Application 17/862,739 is a continuation of application No. 17/428,529, previously published as PCT/US2020/022833, filed on Mar. 14, 2020.
Claims priority of provisional application 62/819,337, filed on Mar. 15, 2019.
Claims priority of provisional application 62/819,361, filed on Mar. 15, 2019.
Claims priority of provisional application 62/819,435, filed on Mar. 15, 2019.
Claims priority of provisional application 62/935,729, filed on Nov. 15, 2019.
Prior Publication US 2022/0350751 A1, Nov. 3, 2022
Int. Cl. G06F 12/00 (2006.01); G06F 12/0875 (2016.01); G06F 12/0891 (2016.01); G06F 12/123 (2016.01); G06T 1/60 (2006.01)

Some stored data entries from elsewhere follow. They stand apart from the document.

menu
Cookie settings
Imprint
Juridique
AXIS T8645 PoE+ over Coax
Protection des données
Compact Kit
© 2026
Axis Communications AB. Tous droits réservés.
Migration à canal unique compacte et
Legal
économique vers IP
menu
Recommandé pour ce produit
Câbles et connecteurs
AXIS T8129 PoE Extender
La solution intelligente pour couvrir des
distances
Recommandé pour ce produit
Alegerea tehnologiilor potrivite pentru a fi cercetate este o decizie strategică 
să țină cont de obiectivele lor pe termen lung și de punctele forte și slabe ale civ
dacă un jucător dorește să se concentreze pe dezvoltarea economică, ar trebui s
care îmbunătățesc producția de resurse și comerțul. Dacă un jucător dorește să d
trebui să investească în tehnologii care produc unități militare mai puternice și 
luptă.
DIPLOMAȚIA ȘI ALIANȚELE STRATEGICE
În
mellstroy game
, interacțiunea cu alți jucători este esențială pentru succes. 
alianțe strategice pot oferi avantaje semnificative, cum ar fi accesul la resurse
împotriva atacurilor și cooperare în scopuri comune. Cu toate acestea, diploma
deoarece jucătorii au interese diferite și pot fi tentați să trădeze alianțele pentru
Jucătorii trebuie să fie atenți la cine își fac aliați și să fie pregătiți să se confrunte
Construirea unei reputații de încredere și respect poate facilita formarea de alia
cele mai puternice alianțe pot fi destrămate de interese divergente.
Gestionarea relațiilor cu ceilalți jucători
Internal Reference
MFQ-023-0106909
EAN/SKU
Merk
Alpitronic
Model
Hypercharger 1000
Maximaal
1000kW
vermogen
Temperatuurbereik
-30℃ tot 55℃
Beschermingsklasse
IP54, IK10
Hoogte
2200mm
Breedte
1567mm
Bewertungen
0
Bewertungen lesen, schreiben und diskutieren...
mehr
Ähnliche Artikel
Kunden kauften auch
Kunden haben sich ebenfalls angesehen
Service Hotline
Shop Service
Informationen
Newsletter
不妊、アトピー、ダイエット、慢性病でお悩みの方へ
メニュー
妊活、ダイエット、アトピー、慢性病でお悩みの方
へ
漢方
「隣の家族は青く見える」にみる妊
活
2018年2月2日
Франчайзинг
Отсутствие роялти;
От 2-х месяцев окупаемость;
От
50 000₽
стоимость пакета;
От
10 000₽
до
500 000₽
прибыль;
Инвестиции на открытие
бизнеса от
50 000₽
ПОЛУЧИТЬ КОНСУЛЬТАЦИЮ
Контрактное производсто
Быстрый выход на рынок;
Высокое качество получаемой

CPC G06F 12/123 (2013.01) [G06F 12/0875 (2013.01); G06F 12/0891 (2013.01); G06T 1/60 (2013.01); G06F 2212/302 (2013.01)]

24 Claims

1. A graphics processing unit (GPU) comprising:

a plurality of groups of cores, each group of cores including:

a plurality of cores of a first type; and

a plurality of cores of a second type, wherein the plurality of cores of the second type are tensor cores;

a plurality of combined level 1 (L1) cache and shared memory units, each corresponding to a different group of cores of the plurality of groups of cores;

a level 2 (L2) cache to be shared by the plurality of groups of cores;

a plurality of memory controllers to couple the GPU to a memory; and

a cache controller associated with the L2 cache, in response to an instruction from a first core of the plurality of groups of cores, to:

apply a second cache eviction importance to a data in the L2 cache instead of a first cache eviction importance while the data in the L2 cache is to remain useable, wherein the second cache eviction importance is indicated by the instruction.